Diane Bennett O'Callaghan has commented via Facebook:

Never thought I'd live to see quantum entanglement get its due - and in the Arts, yet!

http://www.facebook.com/overgrownpath/posts/186630974698397

mrG said...

heh ... quantum entanglement isn't really needed, the Hammeroff-Penrose Orchestrated Objective Reduction (Orch-OR) theory of consciousness will do, given research that also shows musical ensemble work will synchronize mental states between performers; if, as is seen in the neighbouring instruments (adjascent reeds will sympathetically sync like metronomes on a a skateboard) the cognitive collapse rates phase-lock, the each member in the ensemble would generate a quantum Orch-OR wave that adds by the wave-power equations (exponentially, not additively, hence why Lasers work) to emit a cognitive resonance that will fall off by the distance squared. Thus adding microphones to a performance doesn't really 'reach' any more people than without.

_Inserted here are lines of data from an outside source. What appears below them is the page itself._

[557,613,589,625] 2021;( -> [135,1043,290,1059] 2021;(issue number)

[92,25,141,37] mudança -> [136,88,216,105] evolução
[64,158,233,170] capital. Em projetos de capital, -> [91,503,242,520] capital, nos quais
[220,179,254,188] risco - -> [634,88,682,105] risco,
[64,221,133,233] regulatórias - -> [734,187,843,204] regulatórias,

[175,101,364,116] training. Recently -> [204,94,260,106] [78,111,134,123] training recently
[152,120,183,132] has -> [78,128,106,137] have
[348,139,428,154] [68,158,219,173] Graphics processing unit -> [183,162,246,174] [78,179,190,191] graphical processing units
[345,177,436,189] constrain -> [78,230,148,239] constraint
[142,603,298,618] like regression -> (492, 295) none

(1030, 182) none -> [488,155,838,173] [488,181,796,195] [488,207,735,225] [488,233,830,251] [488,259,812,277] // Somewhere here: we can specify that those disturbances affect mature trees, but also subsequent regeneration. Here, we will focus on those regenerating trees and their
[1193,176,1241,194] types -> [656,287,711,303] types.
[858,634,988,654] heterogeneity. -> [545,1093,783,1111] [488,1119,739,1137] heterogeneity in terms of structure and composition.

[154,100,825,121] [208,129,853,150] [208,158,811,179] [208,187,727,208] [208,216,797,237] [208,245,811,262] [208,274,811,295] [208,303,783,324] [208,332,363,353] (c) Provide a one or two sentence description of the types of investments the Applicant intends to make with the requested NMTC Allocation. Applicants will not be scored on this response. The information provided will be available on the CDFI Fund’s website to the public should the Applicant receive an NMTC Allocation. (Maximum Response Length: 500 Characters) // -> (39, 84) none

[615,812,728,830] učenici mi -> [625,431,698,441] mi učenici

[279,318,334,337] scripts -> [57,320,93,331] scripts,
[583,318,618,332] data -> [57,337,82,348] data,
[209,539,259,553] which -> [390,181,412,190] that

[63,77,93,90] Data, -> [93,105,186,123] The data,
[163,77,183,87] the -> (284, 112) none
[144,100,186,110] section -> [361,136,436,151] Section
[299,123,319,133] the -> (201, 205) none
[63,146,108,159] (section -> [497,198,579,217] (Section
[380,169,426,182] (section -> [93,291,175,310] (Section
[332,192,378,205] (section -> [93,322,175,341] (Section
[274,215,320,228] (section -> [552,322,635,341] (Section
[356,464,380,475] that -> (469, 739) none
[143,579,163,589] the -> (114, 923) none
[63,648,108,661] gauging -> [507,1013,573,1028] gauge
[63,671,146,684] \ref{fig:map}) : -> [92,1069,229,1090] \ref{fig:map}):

So why then do people like recordings and amplified concerts at all? I hear you ask :) Same reason we can watch Humphrey Bogart in black and white and never be bothered by the greyness of his skin or the flatness of his image; those of us with experience with the Real Thing simply imagine the missing bits, and the less work we need do to imagine the lost data, the less 'warm' the medium becomes (now THERE is a true McLuhanism for you!) which in itself may explain why extreme audiophiles tend to be cold and analytical about their listening :)

The whole-system view is, of course, the only sane view, yet it is the view the concert promoters refuse to acknowledge because they themselves never go to these shows, they don't even know one artist from the next half the time, its just their business to sell units, be they flat bits of plastic or bums in seats. But given the vectors all over the room, from player to audience, but also player to player, audience to audience, people to room, all things every musician knows as true, if we could express the beauty and power of all that in our marketing, that sense that Cage called "an environment for self-discovery" (which is not 'self-actualization') then do you think maybe then people might want to come out of fear they may miss something their dreary lives desperately need?